2010 or two-thousand-and-ten or twenty-ten was a year. Here are some things I did in that year.
In January I paid a visit to sunny Gisborne, exploring both the town and larger region. Gisborne feels like a cross between small New Zealand town and a tropical South Seas port town. It manages to be both glam and dinky, along with a fistful of magnificent scenery.
Learning from last year’s awful Sevens weekend experience, I had planning in advance, escaping to Christchurch for the weekend. This led some to believe that I had a SECRET BOYFRIEND in Christchurch (because why would anyone willingly go there otherwise?)
In March I saw the Cribs play, along with their new guitarist who used to be in that band that is quite good. Despite the audience being filled with iPhone-toting dads who were intent on capturing a blurry, grainy photo of their rock hero, the Jarman brothers and Mr Marr put on a good serious show.
Again this year I was involved with the 48HOURS film competition. It’s always thrilling to see the fresh teams disappear off into the Newtown night, only to reappear two days later in a state of weary, sleep-deprivation, but clutching their disks of cinematic gold, or part thereof.
As a judge I went to all the heats, and sat through several rool out-of-it-as films, like the Dirty Bird film and that one about the pole-dancing Olympic committee. And then there was Simon Peter’s film The Legend of Simon Pederson (NSFW. There’s a hilltop penis in it.)

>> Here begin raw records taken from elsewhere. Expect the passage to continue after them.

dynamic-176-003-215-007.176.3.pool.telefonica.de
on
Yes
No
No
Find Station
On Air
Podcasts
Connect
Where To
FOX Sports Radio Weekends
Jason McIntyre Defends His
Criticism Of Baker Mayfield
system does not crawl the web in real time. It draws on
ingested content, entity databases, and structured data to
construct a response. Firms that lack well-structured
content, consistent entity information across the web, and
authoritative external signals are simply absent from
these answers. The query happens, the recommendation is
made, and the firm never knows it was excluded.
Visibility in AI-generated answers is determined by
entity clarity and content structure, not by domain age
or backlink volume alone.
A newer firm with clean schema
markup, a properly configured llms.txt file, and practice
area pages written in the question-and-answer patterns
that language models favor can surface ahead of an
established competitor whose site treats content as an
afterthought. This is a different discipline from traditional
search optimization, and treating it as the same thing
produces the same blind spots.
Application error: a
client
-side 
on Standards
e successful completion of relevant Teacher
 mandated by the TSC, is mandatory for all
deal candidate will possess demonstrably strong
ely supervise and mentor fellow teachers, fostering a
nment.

My absolute fave film was the runner-up, The Wake Up. It’s a lovely romantic comedy, but also manages to be really stylish and with a great soundtrack and cool urban vibe. Yeah.
I accidentally appeared in the Dominion Post as a local woman who doesn’t want public transport costs to increase. This experience made me realise that lots of people still read the paper in its printed form, and that also people get really excited when they see someone they know in the paper. Best thing about it though, I ended up with a really moody urban portrait from it.
I needed a winter project and I found one – I watched every Madonna video and wrote about them on my Tumblr blog. Despite Madonna’s reputation as a constant reinventor of personal style, I discovered that she actually sticks with a number of styles that she knows works on her, just updating them for whatever’s in fashion. It’s always corsets, power suits and 1940s floral dresses.
In August, bleak midwinter, I jumped on the Cook Strait ferry and sailed over to the South Island. I discovered that the Interislander is like a floating bus depot, and that people who take the ferry are rather unlike people who fly.
From Picton, I took the TranzCoastal train down to Christchurch and – it turned out – I was lucky to be able to explore the city a month before the September earthquake that smashed my SECRET BOYFRIEND up a bit.
I contributed to Heyday’s Down To The Wire project, a brilliant website that looks at New Zealand’s web history. I pop up in 1996 and 1997 talking about the olden days of personal websites, back when the webs ran on a coal-powered steam engine.
In October, I paid a visit to my bro in Brisbane and explored a bit of Queensland, including a visit to Dreamworld, which after seeing Inception was a bit of a disappointment. (I’m about halfway writing about my adventures here, so hold on, ok.)
November was real busy, as I had two presentations to foist upon Wellington creative groups. First I gave a five-minute talk at the mash-up-themed Webstock Mini. I talked about using the 1968 Shell Guide to New Zealand to take on my holidays.
Then later in the month, I gave a talk at the ninth Wellington Pecha Kucha Night expanding on the Shell Guide as a sort of anti-travel philosophy; that sometimes you’ve just got to put the travel guide down.
You know what’s weird? Despite living in this digital world where everyone seems to have a camera on them, I’ve yet to find a single photo of the event. Instead I’ll link to Tom Beard’s slides from his PKN presentation back in April. It was a good one.
I joined Morgan and Ben as a regular contributor on their podcast, the Discourse Weekly Show, offering cultural commentary from the luxurious Studio 3 (there are mohair throws).
The year ended with me deciding to not renew my work contract for 2011. After putting in a few good years in the world of morning telly (and meeting some massive celebrities), it just seemed like a good time to call it a day. And it gives me the added thrill of having the anything-could-happen potential for 2011.
I turned 36, and discovered that if you remove your birthday from Facebook and don’t tweet it, hardly anyone will actually know it’s your birthday. Maybe if I can make the few rememberers forget it too, I’ll stop having birthdays altogether and have discovered the secret of eternal youth. Wait – that would be so awful.
And as a nice bookend for the year, I saw the Trons and The Shrugs play at the Yot Club in Raglan. The Trons captivated the audience, causing one dude to exclaim to a friend, “I can’t believe that it’s actually robots playing to us, bro. With personalities.” The Shrugs remain one of my favourite bands, so it’s always ace to see them live, along with the usual suspects in the audience.
So let’s end 2010 with a Trons video, for the aptly titled song Time’s Up. And it was filmed at the old dairy factory just down the road from the house I grew up in.